现有制冷设备按照制冷方式不同,分为直冷式和风冷式。针对风冷式制冷设备而言,通常将压缩机、蒸发器、冷凝器集成于机座内形成制冷机组,然后将制冷机组安装于柜体底部的机组仓内,并通过制冷机组内的风机,持续不断地将冷量送入储物间室内,以对储物间室进行供冷。但是,为了隔开冷凝机及压缩机等散热元件产生的热量,需要将风机与蒸发器共同安装于保温部件内,这样就导致保温部件的体积较大,整个制冷机组的体积也随之增大,造成制冷设备内储物空间的利用率较低。
发明内容
本发明的目的在于提供一种节约保温部件内部空间的制冷机组及具有其的制冷设备。
为实现上述发明目的之一,本发明一实施方式提供一种制冷机组,包括机座、设置于机座内并通过管路连接的压缩机、冷凝器、蒸发器,所述机座包括安装蒸发器的保温部件,所述保温部件具有容置蒸发器的第一腔室、连通第一腔室且竖直深度大于第一腔室的第二腔室,所述制冷机组还包括沿竖向设置于第二腔室内的离心风机,所述离心风机具有朝向第一腔室开放设置的吸风口,所述蒸发器沿横向设置于第一腔室内并正对于所述吸风口。

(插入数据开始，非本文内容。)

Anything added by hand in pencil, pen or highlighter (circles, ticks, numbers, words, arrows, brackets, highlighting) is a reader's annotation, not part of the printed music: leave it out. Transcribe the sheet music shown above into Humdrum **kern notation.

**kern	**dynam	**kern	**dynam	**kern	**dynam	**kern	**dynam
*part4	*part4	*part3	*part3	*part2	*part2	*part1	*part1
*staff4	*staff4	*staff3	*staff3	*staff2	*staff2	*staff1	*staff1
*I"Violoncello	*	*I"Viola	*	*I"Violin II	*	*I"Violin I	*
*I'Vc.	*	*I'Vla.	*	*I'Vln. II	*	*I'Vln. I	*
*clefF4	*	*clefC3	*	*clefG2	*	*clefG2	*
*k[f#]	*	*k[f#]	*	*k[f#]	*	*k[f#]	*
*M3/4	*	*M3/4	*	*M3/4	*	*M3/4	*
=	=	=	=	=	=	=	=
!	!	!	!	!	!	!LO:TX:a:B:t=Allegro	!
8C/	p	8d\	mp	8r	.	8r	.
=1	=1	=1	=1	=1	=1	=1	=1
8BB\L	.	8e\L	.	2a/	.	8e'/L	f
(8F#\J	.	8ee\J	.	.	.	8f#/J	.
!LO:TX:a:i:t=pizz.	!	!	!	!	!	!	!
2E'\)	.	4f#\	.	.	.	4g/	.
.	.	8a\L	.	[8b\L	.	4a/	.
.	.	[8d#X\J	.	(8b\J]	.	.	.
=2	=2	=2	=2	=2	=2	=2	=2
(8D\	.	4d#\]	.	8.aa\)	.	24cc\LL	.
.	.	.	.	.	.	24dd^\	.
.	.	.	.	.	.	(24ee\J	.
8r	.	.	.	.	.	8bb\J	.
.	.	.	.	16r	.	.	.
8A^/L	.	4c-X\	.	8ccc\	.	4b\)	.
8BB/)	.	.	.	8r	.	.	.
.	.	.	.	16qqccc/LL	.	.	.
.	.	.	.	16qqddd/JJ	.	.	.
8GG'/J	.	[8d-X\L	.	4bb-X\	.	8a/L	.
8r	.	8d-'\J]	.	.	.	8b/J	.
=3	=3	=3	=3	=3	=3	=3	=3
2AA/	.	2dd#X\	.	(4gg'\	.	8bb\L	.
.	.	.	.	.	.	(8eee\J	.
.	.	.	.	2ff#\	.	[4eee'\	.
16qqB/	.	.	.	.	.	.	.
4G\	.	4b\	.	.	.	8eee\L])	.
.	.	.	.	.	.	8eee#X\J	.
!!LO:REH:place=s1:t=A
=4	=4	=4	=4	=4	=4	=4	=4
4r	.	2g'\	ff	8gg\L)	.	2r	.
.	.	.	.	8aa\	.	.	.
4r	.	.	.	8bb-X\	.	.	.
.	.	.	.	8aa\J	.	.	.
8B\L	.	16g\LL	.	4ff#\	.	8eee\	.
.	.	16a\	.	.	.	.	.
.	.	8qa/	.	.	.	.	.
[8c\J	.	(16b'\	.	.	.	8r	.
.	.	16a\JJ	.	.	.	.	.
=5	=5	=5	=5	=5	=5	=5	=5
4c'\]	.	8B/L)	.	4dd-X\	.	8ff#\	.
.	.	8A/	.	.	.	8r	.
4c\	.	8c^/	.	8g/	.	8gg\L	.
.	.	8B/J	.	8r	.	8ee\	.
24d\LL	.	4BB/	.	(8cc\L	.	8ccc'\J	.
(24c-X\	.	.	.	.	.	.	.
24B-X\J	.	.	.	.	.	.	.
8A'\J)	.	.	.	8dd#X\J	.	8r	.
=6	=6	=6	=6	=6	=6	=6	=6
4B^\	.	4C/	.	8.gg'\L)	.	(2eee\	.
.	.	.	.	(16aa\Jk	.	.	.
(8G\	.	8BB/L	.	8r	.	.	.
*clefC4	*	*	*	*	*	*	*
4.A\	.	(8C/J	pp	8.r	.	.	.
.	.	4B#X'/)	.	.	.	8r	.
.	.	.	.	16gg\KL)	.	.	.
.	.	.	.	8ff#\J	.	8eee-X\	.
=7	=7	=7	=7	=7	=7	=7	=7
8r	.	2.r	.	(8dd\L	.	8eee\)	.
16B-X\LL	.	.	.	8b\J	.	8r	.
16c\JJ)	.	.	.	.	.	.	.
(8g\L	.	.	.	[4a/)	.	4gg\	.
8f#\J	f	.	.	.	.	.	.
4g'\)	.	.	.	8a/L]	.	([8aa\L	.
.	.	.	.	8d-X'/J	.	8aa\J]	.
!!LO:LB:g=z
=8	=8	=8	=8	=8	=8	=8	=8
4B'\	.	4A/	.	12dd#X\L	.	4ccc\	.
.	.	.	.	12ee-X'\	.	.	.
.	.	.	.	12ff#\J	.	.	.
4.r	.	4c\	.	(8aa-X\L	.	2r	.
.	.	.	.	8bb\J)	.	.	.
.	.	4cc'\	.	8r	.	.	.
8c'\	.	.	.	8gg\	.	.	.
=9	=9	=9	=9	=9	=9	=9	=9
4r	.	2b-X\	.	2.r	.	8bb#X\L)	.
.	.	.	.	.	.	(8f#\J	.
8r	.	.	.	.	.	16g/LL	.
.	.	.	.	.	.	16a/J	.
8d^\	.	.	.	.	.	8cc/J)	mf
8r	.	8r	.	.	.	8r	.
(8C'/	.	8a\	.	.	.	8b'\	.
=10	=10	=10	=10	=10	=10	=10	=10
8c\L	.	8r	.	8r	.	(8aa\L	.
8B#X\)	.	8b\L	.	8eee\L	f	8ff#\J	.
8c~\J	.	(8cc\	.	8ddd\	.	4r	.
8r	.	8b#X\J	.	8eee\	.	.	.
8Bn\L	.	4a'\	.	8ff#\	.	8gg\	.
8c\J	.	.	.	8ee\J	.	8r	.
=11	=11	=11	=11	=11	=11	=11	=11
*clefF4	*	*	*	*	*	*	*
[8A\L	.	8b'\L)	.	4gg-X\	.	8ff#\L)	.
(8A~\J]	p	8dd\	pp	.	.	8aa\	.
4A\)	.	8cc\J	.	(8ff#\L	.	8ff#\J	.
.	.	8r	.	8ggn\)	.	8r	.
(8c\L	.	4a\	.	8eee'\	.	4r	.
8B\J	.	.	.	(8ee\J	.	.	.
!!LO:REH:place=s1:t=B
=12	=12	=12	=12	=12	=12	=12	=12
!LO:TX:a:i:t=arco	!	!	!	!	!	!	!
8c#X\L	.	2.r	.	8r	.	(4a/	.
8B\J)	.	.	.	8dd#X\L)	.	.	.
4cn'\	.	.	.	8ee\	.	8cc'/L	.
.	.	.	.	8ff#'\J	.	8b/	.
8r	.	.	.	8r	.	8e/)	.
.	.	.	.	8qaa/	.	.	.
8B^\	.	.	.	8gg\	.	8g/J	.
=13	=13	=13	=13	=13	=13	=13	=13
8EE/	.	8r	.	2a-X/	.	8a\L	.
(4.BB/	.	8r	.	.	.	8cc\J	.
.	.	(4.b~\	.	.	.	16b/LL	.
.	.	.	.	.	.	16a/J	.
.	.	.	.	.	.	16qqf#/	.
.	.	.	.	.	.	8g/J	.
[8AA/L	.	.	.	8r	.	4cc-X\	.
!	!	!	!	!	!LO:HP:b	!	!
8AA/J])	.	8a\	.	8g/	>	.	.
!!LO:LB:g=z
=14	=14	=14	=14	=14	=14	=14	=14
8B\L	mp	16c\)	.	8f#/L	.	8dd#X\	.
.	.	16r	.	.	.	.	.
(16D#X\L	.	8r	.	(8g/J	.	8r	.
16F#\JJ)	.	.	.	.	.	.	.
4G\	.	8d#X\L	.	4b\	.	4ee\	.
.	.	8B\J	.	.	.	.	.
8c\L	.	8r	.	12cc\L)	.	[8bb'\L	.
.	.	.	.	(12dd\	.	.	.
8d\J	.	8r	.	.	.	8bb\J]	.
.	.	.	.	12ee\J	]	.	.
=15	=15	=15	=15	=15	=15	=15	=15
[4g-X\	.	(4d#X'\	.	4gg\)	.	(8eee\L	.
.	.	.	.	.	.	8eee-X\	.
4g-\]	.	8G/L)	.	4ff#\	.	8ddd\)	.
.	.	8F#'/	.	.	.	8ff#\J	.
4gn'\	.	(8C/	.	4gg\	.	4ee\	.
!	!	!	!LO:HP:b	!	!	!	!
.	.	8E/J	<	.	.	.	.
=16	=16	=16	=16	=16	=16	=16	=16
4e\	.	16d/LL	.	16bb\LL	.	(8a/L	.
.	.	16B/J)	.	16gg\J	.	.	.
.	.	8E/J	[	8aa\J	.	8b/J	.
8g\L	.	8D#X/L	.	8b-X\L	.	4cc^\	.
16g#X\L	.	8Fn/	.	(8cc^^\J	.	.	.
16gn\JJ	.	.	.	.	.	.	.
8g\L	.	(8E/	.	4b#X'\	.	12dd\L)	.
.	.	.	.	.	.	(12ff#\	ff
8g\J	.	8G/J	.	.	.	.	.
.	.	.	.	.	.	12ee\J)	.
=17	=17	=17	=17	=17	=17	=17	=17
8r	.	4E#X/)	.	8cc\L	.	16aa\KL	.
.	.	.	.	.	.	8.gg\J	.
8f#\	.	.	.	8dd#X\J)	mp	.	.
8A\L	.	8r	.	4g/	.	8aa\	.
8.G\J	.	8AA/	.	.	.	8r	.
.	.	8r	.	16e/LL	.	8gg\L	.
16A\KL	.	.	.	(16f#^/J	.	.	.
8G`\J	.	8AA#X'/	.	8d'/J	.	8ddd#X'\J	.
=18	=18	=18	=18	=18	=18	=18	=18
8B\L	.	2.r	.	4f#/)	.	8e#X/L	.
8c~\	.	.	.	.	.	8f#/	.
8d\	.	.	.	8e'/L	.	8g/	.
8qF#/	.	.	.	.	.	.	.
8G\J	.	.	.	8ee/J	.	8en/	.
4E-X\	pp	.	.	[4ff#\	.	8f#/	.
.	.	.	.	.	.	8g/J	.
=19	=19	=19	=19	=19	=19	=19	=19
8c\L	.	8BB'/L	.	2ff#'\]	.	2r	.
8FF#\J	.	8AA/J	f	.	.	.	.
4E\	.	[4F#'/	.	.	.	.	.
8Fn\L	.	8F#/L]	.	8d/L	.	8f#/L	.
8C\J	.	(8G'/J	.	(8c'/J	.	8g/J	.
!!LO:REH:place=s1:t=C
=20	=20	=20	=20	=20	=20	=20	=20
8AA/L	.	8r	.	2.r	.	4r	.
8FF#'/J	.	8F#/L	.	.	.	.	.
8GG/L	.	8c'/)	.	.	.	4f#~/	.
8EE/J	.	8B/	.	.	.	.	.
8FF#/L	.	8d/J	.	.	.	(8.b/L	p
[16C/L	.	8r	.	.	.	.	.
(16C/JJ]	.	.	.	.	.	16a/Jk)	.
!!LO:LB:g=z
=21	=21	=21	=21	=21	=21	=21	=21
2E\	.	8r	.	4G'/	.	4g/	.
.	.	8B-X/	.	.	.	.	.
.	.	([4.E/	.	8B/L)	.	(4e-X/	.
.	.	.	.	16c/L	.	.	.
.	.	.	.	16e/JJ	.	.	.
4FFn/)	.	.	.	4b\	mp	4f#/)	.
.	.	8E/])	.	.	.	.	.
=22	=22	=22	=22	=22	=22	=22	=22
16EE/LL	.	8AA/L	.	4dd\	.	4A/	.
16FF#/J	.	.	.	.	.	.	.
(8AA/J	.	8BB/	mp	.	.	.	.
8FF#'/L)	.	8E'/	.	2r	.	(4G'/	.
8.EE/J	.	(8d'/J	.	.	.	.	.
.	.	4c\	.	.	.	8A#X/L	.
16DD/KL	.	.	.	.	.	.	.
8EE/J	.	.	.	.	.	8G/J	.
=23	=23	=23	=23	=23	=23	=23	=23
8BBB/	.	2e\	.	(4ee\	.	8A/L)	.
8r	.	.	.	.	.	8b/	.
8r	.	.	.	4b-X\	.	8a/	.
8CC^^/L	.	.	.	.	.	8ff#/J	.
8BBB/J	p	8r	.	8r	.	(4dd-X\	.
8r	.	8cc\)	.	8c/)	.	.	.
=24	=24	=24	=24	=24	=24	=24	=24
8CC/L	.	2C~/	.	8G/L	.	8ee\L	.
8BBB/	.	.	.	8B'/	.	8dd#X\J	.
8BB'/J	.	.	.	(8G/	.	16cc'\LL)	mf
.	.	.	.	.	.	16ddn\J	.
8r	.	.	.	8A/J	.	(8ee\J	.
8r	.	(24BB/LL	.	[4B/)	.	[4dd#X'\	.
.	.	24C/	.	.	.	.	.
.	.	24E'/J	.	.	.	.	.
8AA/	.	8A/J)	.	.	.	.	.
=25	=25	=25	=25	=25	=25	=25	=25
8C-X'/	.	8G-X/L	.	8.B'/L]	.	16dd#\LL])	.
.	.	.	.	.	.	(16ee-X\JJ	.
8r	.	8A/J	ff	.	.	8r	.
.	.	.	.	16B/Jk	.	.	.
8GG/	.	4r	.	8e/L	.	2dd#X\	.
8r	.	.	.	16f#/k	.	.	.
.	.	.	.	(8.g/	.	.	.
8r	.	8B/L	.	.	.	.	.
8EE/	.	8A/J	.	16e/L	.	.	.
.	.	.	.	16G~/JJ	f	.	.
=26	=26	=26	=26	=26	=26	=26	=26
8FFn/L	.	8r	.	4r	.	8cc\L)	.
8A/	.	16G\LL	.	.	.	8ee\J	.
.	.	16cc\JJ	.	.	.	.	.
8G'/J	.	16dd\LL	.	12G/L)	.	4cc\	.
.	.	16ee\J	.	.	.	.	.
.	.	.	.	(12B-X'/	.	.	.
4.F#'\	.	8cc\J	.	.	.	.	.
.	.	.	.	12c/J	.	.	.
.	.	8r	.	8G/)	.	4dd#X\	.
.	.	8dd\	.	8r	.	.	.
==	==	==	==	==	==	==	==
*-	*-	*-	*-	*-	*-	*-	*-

作为本发明一实施方式的进一步改进,所述保温部件具有位于第一腔室底部的第一底壁、位于第二腔室底部的第二底壁、连接第一底壁与第二底壁的第三底壁、合围于第一底壁、第二底壁和第三底壁周围的保温外壁,所述蒸发器设置于第一底壁上,所述离心风机匹配设置于保温外壁内并与第三底壁相对设置。

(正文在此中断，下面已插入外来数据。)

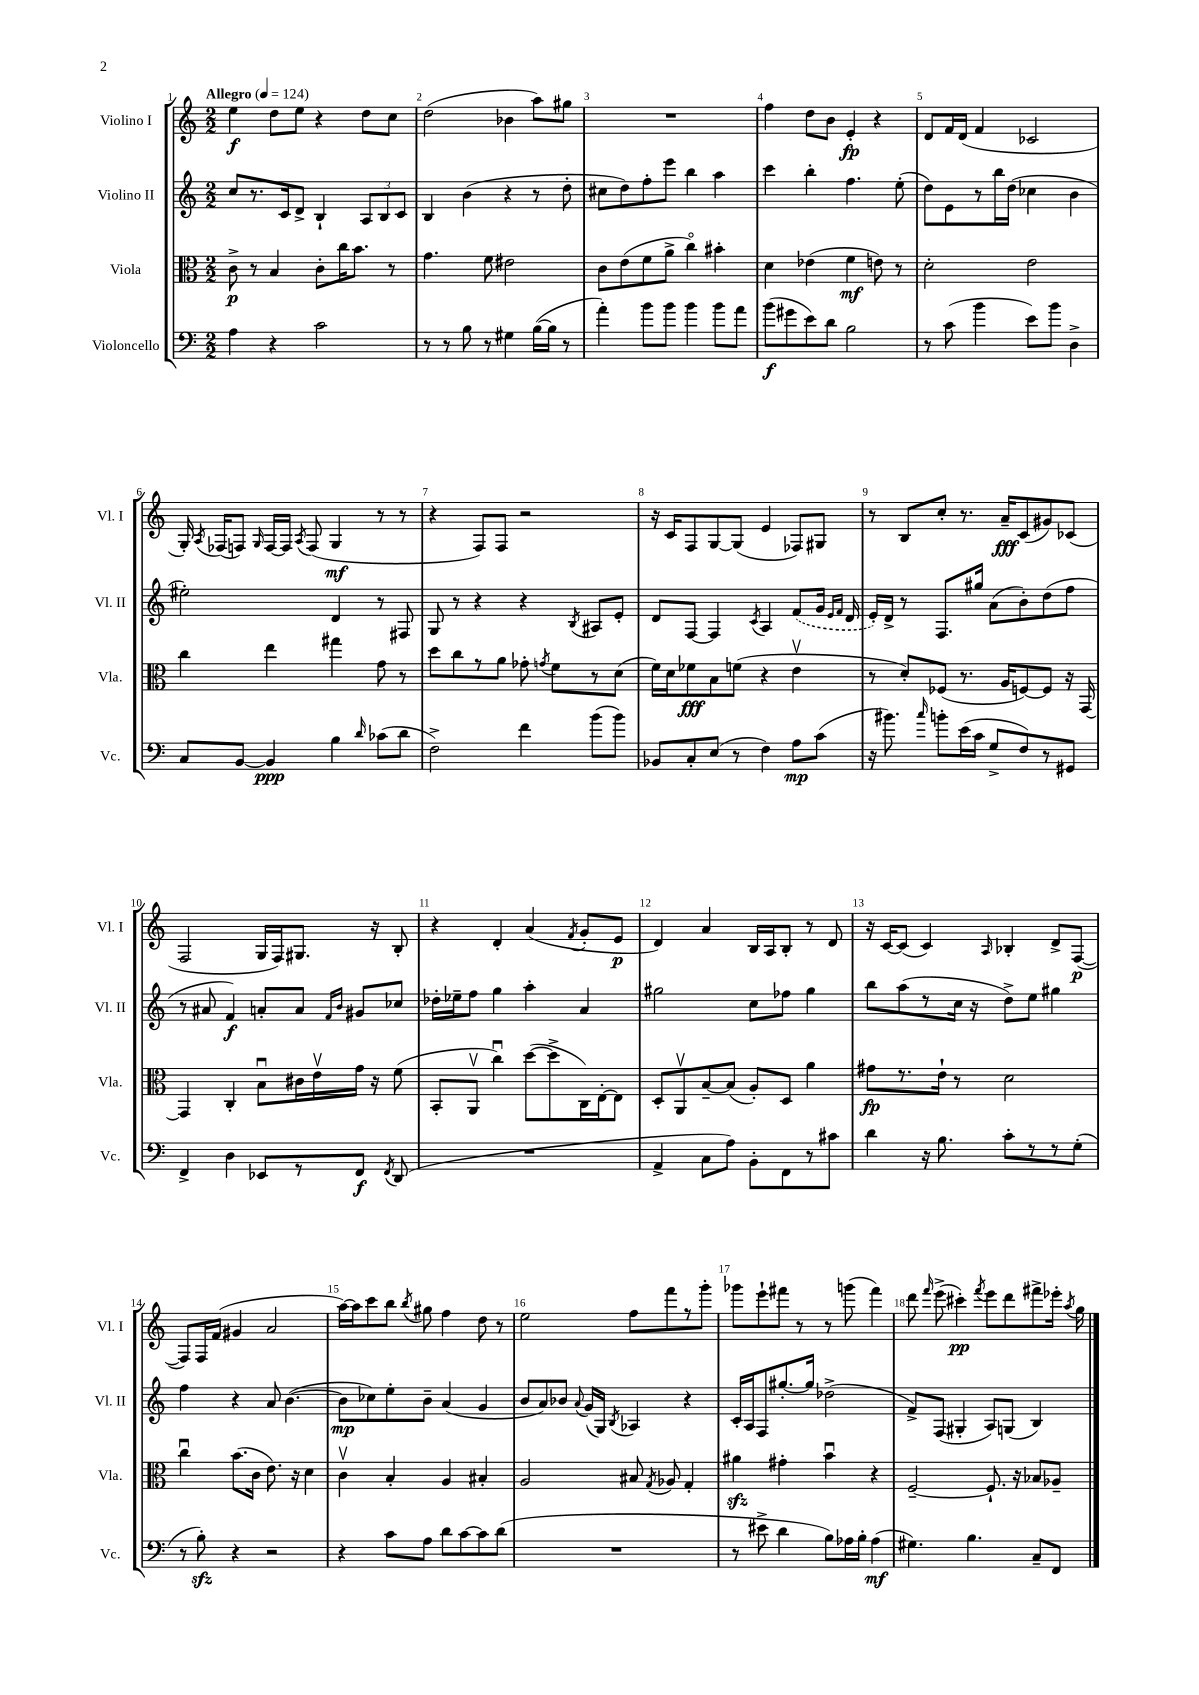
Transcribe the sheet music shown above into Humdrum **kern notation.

**kern	**kern	**kern	**kern
*staff4	*staff3	*staff2	*staff1
*clefF4	*clefC3	*clefG2	*clefG2
*k[]	*k[]	*k[]	*k[]
*M2/2	*M2/2	*M2/2	*M2/2
*MM124	*MM124	*MM124	*MM124
4A	8c^	8cc	4ee
.	8r	8.r	.
4r	4B	.	8dd
.	.	16c	.
.	.	8d^	8ee
2c	8c'	4B`	4r
.	16cc	.	.
.	8.b	.	.
.	.	12A	8dd
.	.	12B	.
.	8r	.	8cc
.	.	12c	.
=	=	=	=
8r	4.g	4B	(2dd
8r	.	.	.
8B	.	(4b	.
8r	8f	.	.
4G#	2e#	4r	4b-
([16B	.	8r	8aa)
16B]	.	.	.
8r	.	8dd'	8gg#
=	=	=	=
4a')	8c	8cc#	1r
.	(8e	8dd)	.
8b	8f	8ff'	.
8b	8a^	8eee	.
4b	4cco)	4bb	.
8b	4b#'	4aa	.
8a	.	.	.
=	=	=	=
(8b	4d	4ccc	4ff
8g#	.	.	.
8e)	(4e-	4bb'	8dd
8d	.	.	8b
2B	4f	4.ff	4e'
.	8e)	.	4r
.	8r	(8ee'	.
=	=	=	=
8r	2d'	8dd)	8d
(8c	.	8e	16f
.	.	.	(16d
4b	.	8r	4f
.	.	16bb	.
.	.	(16dd	.
8e)	2e	4cc-	2c-
8b	.	.	.
4D^	.	4b	.
=	=	=	=
8C	4cc	2ee#')	16G')
.	.	.	8qA
.	.	.	(16F-
[8BB	.	.	8F)
.	.	.	16qqG
4BB]	4ee	.	[16F
.	.	.	16F]
.	.	.	8qA
.	.	.	(8F
4B	4gg#	4d	4G
16qqd	.	.	.
(8c-	8g	8r	8r
8d	8r	8F#	8r
=	=	=	=
2F^)	8dd	8G	4r
.	8cc	8r	.
.	8r	4r	8F)
.	8a	.	8F
4f	8g-'	4r	2r
.	8qg	.	.
.	8f	.	.
.	.	8qB	.
(8b	8r	8A#	.
8b)	(8d	8e'	.
=	=	=	=
8BB-	16f)	8d	16r
.	16d	.	16c
8C'	8f-	[8F	8F
(8E	8B	4F]	[8G
8r	(8f	.	(8G]
.	.	8qc	.
4F)	4r	4A	4e
8A	4ev	(8f	8F-)
(8c	.	16g	8G#
.	.	16qqe	.
.	.	16qqf	.
.	.	16d	.
=	=	=	=
16r	8r	16e')	8r
8.b#)	.	16d^	.
.	8d')	8r	8B
16qqcc	.	.	.
8b'	(8F-	8.F	8cc'
(16e	8.r	.	8.r
16c	.	16gg#	.
8G^	.	(8a	.
.	16A	.	16a~
8F)	[8F)	8b')	(8c
8r	8F]	(8dd	8g#)
8GG#	16r	8ff	(8c-
.	[16GG	.	.
=	=	=	=
4FF^	4GG]	8r	2F
.	.	8a#	.
4D	4C'	4f)	.
8EE-	8Bu	8a'	16G
.	.	.	16F)
8r	16c#	8a	8.G#
.	16ev	.	.
.	.	16qqf	.
.	.	16qqb	.
8FF	16g	8g#	.
.	16r	.	16r
8qFF	.	.	.
(8DD	(8f	8cc-	8B'
=	=	=	=
1r	8BB'	16dd-'	4r
.	.	16ee-~	.
.	8AAv	8ff	.
.	4ccu)	4gg	4d'
.	([8dd	4aa'	(4a
.	8dd^]	.	.
.	.	.	8qf
.	16C)	4a	8g'
.	[16E'	.	.
.	8E]	.	8e
=	=	=	=
4AA^	8D'	2gg#	4d)
.	8AAv	.	.
8C	[8B~	.	4a
8A)	(8B]	.	.
8BB'	8A')	8cc	16B
.	.	.	16A
8FF	8D	8ff-	8B'
8r	4a	4gg#	8r
8c#	.	.	8d
=	=	=	=
4d	8g#	8bb	16r
.	.	.	[16c
.	8.r	(8aa	(8c]
16r	.	8r	4c)
8.B	16e`	.	.
.	8r	16cc	.
.	.	16r	.
.	.	.	16qqA
8c'	2d	8dd^)	4B-'
8r	.	8ee	.
8r	.	4gg#	8d^
(8G'	.	.	([8F
=	=	=	=
8r	4ccu	4ff	8F])
8B')	.	.	16F
.	.	.	(16f
4r	(8.b	4r	4g#
.	16c	.	.
2r	8.e)	8a	2a
.	.	([4.b	.
.	16r	.	.
.	4d	.	.
=	=	=	=
4r	4cv	8b]	[16aa)
.	.	.	16aa]
.	.	8cc-)	8ccc
8c	4B'	8ee'	8bb
.	.	.	8qbb
8A	.	8b~	8gg#
8d	4A	(4a	4ff
[8c	.	.	.
8c]	4B#'	4g	8dd
(8d	.	.	8r
=	=	=	=
1r	2A	8b	2ee
.	.	8a)	.
.	.	8b-	.
.	.	8qqa	.
.	.	(16g	.
.	.	16G)	.
.	.	8qB	.
.	8B#	4A-	8ff
.	8qG	.	.
.	8A-	.	8fff
.	4G'	4r	8r
.	.	.	8ggg'
=	=	=	=
8r	4a#	16c'	8ggg-
.	.	16A	.
8e#^	.	8F	8eee`
4d	4g#'	[8.gg#'	8fff#
.	.	.	8r
.	.	16gg#]	.
8B)	4bu	(2dd-^	8r
16A-	.	.	(8ggg
16B'	.	.	.
(4A-	4r	.	4fff#)
=	=	=	=
4.G#)	[2F~	8f^)	8ddd
.	.	.	16qqfff
.	.	(8F	(8eee^
.	.	4G#'	4ccc#')
4.B	.	.	.
.	.	.	8qfff
.	8.F`]	8A)	8eee
.	.	(8G	8ddd
.	16r	.	.
8C~	8B-	4B)	8fff#^
8FF	8A-~	.	16eee-'
.	.	.	8qaa
.	.	.	16gg
==	==	==	==
*-	*-	*-	*-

作为本发明一实施方式的进一步改进,所述第一底壁自连接第三底壁的一端朝向远离第三底壁的一端竖直高度逐渐增加,所述蒸发器沿第一底壁平行设置。
作为本发明一实施方式的进一步改进,所述保温外壁具有连接第二底壁并与第三底壁相对设置的第一侧壁、连接于第一侧壁两端的第二侧壁和第三侧壁,所述离心风机还具有风机叶片、安装风机叶片的安装座,所述安装座固定于第二侧壁和第三侧壁上并沿第一侧壁平行设置。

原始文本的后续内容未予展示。